Exactly as written and without the pictures, output the entries below.
** Opening DATA SHOWN block **
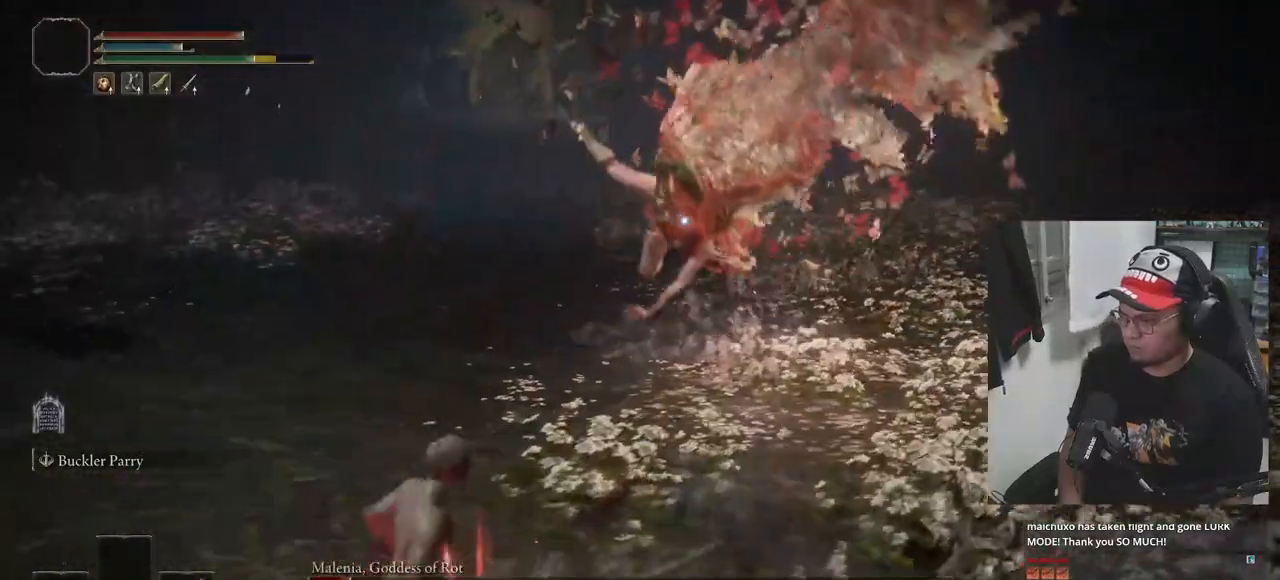
{"buttons": ["B"], "left_stick": "down-left", "right_stick": "center", "events": [[200, "B", "down"]]}
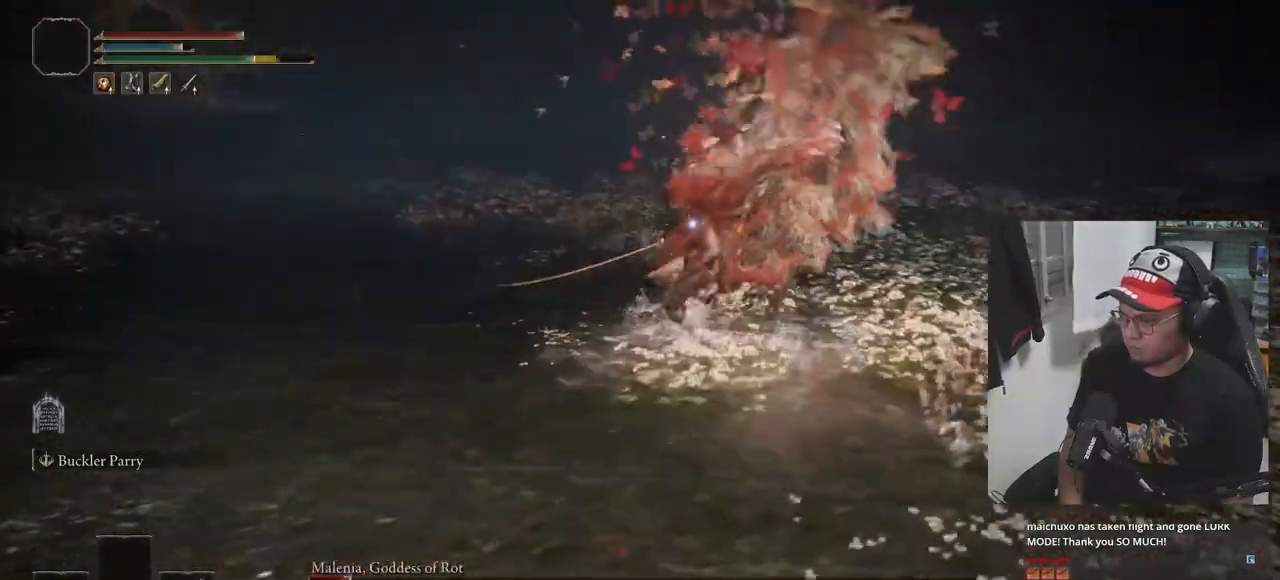
{"buttons": ["B"], "left_stick": "down-left", "right_stick": "center", "events": []}
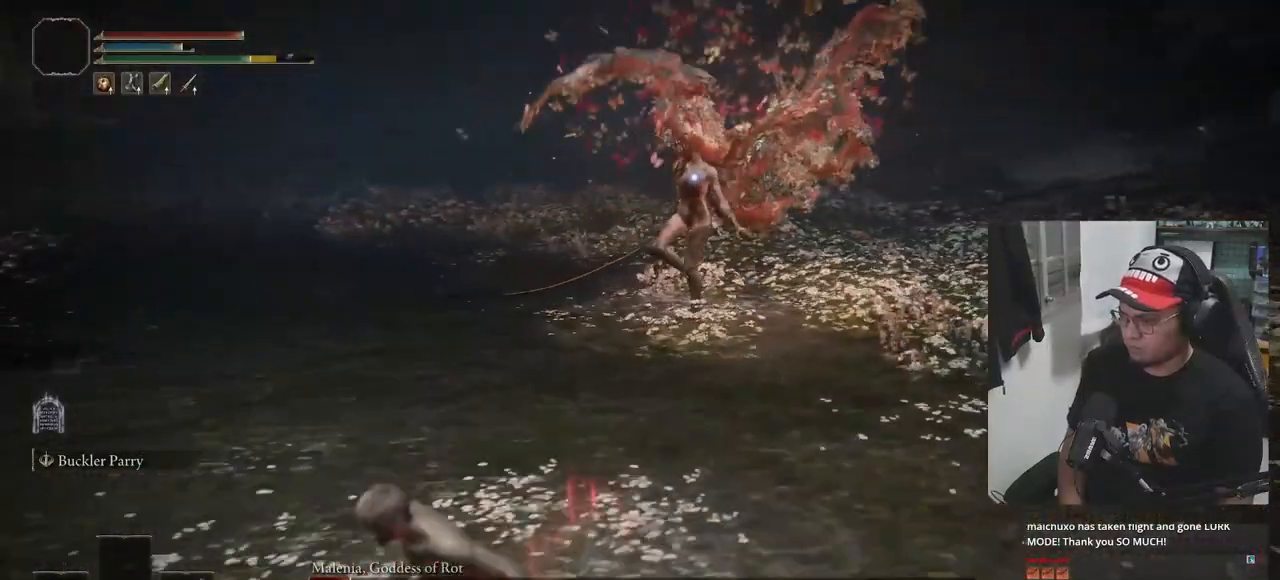
{"buttons": ["B"], "left_stick": "down-left", "right_stick": "center", "events": []}
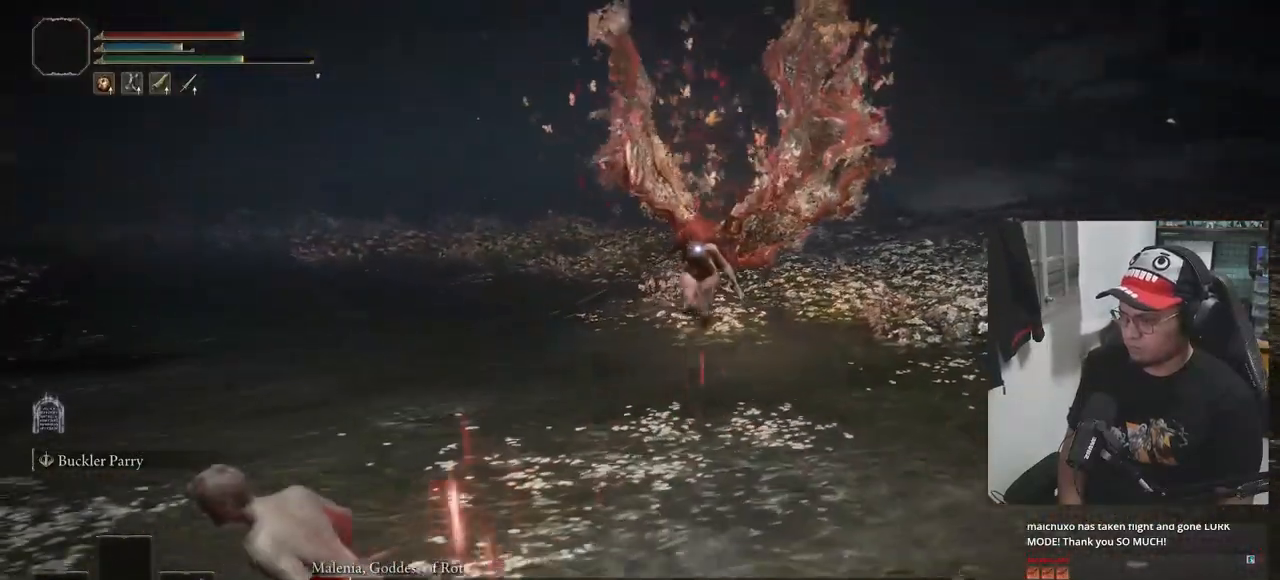
{"buttons": ["B"], "left_stick": "down-left", "right_stick": "center", "events": []}
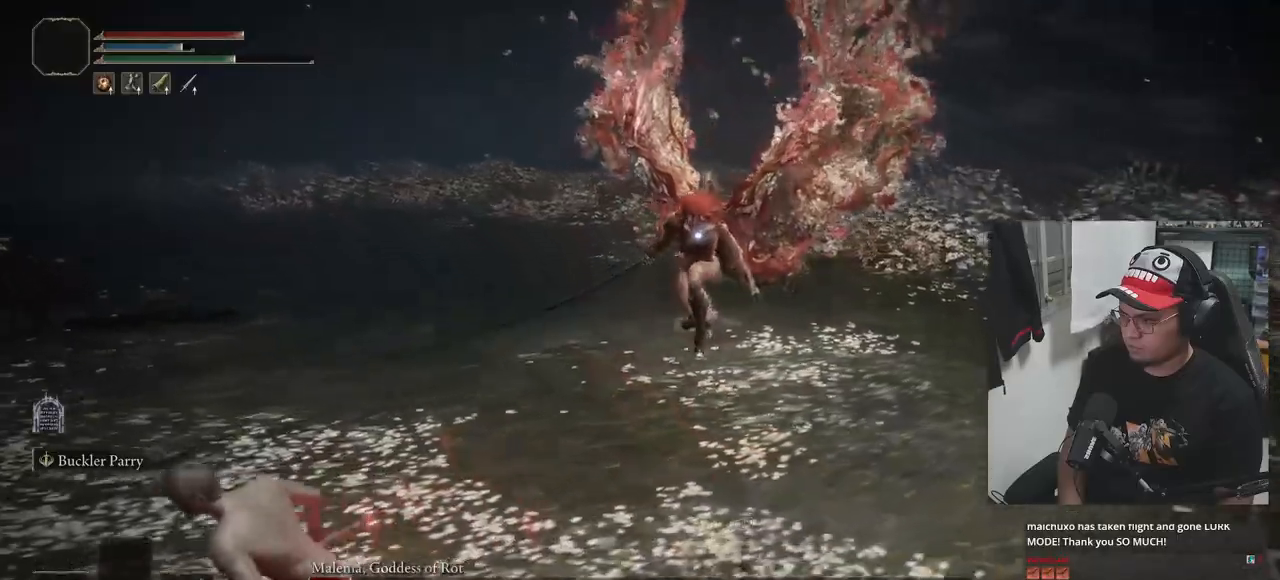
{"buttons": ["B"], "left_stick": "down-left", "right_stick": "center", "events": []}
** Closing DATA SHOWN block **
**SOLUTION TO THIS EXERCISE**
{"buttons": ["B"], "left_stick": "down-left", "right_stick": "center", "events": [[200, "B", "down"]]}
{"buttons": ["B"], "left_stick": "down-left", "right_stick": "center", "events": []}
{"buttons": ["B"], "left_stick": "down-left", "right_stick": "center", "events": []}
{"buttons": ["B"], "left_stick": "down-left", "right_stick": "center", "events": []}
{"buttons": ["B"], "left_stick": "down-left", "right_stick": "center", "events": []}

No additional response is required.